Search the records below for the string "contact", and report each line that contains it.

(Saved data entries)
▬▬▬▬▬▬
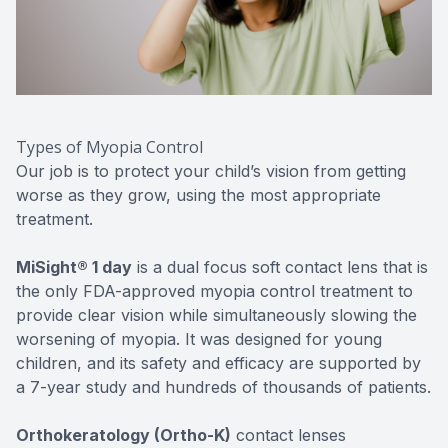
Types of Myopia Control
Our job is to protect your child’s vision from getting
worse as they grow, using the most appropriate
treatment.
MiSight® 1 day
is a dual focus soft contact lens that is
the only FDA-approved myopia control treatment to
provide clear vision while simultaneously slowing the
worsening of myopia. It was designed for young
children, and its safety and efficacy are supported by
a 7-year study and hundreds of thousands of patients.
Orthokeratology (Ortho-K)
contact lenses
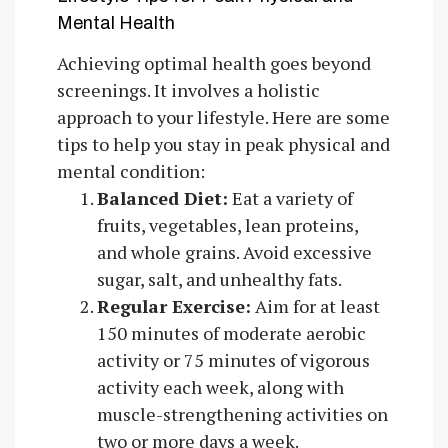
Mental Health
Achieving optimal health goes beyond
screenings. It involves a holistic
approach to your lifestyle. Here are some
tips to help you stay in peak physical and
mental condition:
Balanced Diet:
Eat a variety of
fruits, vegetables, lean proteins,
and whole grains. Avoid excessive
sugar, salt, and unhealthy fats.
Regular Exercise:
Aim for at least
150 minutes of moderate aerobic
activity or 75 minutes of vigorous
activity each week, along with
muscle-strengthening activities on
two or more days a week.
▬▬▬▬▬▬
[Solved exercise]
is a dual focus soft contact lens that is
contact lenses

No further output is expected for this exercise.